-- start of Input records --

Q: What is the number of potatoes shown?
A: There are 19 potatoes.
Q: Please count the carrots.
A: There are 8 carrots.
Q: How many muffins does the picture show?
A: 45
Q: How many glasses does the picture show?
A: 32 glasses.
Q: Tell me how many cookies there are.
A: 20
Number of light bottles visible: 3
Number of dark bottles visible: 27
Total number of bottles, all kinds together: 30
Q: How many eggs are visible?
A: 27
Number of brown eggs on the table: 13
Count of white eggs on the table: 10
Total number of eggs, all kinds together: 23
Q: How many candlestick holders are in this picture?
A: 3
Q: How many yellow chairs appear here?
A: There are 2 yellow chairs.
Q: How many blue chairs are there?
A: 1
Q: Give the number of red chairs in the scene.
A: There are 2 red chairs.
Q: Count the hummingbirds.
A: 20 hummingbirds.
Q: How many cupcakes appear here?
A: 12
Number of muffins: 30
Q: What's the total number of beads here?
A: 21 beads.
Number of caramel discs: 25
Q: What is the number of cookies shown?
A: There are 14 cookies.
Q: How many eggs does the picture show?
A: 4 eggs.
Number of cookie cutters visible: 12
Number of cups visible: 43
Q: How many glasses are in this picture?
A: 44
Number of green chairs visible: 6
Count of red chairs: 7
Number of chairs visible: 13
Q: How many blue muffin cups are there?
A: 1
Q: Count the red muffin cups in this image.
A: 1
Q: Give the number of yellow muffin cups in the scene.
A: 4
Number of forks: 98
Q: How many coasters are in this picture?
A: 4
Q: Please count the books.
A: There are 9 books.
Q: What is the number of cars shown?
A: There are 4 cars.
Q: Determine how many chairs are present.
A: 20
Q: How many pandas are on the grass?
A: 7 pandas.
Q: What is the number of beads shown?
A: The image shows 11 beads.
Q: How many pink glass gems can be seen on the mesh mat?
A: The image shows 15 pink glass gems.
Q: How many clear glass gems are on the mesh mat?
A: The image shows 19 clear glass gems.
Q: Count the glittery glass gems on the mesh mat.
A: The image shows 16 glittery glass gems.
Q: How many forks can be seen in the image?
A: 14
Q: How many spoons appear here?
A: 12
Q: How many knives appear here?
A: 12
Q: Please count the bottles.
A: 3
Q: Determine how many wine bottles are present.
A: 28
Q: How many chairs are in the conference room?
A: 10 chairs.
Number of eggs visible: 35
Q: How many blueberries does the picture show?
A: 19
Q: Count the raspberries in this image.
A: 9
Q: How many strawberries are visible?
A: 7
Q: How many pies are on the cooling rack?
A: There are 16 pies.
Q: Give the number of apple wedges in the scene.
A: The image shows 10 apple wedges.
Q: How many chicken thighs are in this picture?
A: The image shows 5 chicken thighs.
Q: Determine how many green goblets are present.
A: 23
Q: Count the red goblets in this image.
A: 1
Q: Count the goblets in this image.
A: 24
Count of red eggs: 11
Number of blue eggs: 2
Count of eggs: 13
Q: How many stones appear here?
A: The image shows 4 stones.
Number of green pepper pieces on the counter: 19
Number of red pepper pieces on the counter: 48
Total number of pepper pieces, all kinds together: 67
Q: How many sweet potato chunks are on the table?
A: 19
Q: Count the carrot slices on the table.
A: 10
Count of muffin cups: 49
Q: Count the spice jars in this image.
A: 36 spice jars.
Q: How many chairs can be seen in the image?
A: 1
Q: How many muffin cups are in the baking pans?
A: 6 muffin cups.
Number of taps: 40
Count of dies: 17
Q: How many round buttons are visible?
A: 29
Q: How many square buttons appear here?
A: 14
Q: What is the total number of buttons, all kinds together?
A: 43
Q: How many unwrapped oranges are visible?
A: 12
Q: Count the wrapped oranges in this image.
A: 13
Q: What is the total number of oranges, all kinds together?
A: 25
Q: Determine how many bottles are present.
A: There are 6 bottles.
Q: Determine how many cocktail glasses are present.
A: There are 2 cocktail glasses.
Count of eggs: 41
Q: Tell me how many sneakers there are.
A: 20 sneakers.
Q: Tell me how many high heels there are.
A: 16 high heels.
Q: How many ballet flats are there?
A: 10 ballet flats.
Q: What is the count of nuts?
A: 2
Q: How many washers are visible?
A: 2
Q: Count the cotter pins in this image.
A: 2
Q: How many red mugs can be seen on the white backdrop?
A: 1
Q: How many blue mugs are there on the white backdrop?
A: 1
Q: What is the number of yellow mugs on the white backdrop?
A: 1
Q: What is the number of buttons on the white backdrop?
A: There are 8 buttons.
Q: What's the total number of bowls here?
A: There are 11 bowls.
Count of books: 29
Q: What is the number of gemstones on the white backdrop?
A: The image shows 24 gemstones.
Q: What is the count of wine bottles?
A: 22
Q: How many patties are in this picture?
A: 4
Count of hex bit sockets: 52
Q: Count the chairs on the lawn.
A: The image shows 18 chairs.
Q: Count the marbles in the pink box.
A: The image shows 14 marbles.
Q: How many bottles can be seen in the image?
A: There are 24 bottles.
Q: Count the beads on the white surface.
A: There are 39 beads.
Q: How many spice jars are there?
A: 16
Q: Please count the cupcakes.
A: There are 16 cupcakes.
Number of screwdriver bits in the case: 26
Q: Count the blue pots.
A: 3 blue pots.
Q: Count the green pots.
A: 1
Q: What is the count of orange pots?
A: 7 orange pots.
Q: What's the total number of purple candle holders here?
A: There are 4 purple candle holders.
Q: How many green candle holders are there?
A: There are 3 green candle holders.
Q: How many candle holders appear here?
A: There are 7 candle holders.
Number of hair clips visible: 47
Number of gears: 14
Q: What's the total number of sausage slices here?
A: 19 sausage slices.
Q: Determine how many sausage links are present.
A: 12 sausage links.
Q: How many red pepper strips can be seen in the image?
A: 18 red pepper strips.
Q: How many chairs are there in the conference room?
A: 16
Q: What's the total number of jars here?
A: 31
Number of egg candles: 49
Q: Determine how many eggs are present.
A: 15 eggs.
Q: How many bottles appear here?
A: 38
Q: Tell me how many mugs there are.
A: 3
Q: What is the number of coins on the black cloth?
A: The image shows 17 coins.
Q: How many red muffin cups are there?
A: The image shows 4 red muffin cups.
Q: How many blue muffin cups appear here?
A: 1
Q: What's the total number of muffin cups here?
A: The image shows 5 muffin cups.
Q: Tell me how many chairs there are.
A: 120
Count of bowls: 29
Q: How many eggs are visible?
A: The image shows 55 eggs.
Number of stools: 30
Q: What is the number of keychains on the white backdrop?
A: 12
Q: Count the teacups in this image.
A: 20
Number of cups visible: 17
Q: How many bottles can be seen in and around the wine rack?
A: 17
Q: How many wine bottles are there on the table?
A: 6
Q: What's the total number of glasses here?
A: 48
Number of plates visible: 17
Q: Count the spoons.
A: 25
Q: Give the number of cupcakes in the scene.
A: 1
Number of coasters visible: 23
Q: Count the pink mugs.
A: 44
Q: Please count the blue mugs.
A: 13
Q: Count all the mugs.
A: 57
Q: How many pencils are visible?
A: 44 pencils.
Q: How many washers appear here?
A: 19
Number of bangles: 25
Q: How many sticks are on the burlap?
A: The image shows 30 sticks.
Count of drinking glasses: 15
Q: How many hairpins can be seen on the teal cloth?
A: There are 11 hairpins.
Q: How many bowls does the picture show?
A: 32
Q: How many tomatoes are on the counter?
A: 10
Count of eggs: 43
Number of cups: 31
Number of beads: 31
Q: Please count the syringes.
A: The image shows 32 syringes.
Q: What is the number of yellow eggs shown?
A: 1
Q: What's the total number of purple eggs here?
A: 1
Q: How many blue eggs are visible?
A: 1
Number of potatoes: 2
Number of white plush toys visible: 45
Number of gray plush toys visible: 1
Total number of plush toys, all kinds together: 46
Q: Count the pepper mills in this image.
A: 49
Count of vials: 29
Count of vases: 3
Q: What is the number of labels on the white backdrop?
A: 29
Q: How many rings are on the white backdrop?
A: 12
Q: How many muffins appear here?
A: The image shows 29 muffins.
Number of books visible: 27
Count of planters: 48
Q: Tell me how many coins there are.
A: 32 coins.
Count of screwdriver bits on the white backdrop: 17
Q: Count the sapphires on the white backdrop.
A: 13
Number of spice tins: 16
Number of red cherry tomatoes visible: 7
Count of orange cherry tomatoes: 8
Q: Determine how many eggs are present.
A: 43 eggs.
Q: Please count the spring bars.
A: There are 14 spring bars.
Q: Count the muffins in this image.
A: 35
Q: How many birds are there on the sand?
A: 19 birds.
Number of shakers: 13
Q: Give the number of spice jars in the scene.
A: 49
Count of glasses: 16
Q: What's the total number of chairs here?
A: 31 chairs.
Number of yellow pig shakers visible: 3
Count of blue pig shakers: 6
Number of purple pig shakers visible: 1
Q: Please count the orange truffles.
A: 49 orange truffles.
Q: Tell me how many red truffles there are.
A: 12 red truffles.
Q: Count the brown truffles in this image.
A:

-- end of Input records --

Task prompt:
Please rewrite the lines from the one with "Count of eggs: 13" up to and including the one with "Count of books: 29", substituting "tangerines" for "oranges" and leaving everything else unchanged.

Response for this exercise:
Count of eggs: 13
Q: How many stones appear here?
A: The image shows 4 stones.
Number of green pepper pieces on the counter: 19
Number of red pepper pieces on the counter: 48
Total number of pepper pieces, all kinds together: 67
Q: How many sweet potato chunks are on the table?
A: 19
Q: Count the carrot slices on the table.
A: 10
Count of muffin cups: 49
Q: Count the spice jars in this image.
A: 36 spice jars.
Q: How many chairs can be seen in the image?
A: 1
Q: How many muffin cups are in the baking pans?
A: 6 muffin cups.
Number of taps: 40
Count of dies: 17
Q: How many round buttons are visible?
A: 29
Q: How many square buttons appear here?
A: 14
Q: What is the total number of buttons, all kinds together?
A: 43
Q: How many unwrapped tangerines are visible?
A: 12
Q: Count the wrapped tangerines in this image.
A: 13
Q: What is the total number of tangerines, all kinds together?
A: 25
Q: Determine how many bottles are present.
A: There are 6 bottles.
Q: Determine how many cocktail glasses are present.
A: There are 2 cocktail glasses.
Count of eggs: 41
Q: Tell me how many sneakers there are.
A: 20 sneakers.
Q: Tell me how many high heels there are.
A: 16 high heels.
Q: How many ballet flats are there?
A: 10 ballet flats.
Q: What is the count of nuts?
A: 2
Q: How many washers are visible?
A: 2
Q: Count the cotter pins in this image.
A: 2
Q: How many red mugs can be seen on the white backdrop?
A: 1
Q: How many blue mugs are there on the white backdrop?
A: 1
Q: What is the number of yellow mugs on the white backdrop?
A: 1
Q: What is the number of buttons on the white backdrop?
A: There are 8 buttons.
Q: What's the total number of bowls here?
A: There are 11 bowls.
Count of books: 29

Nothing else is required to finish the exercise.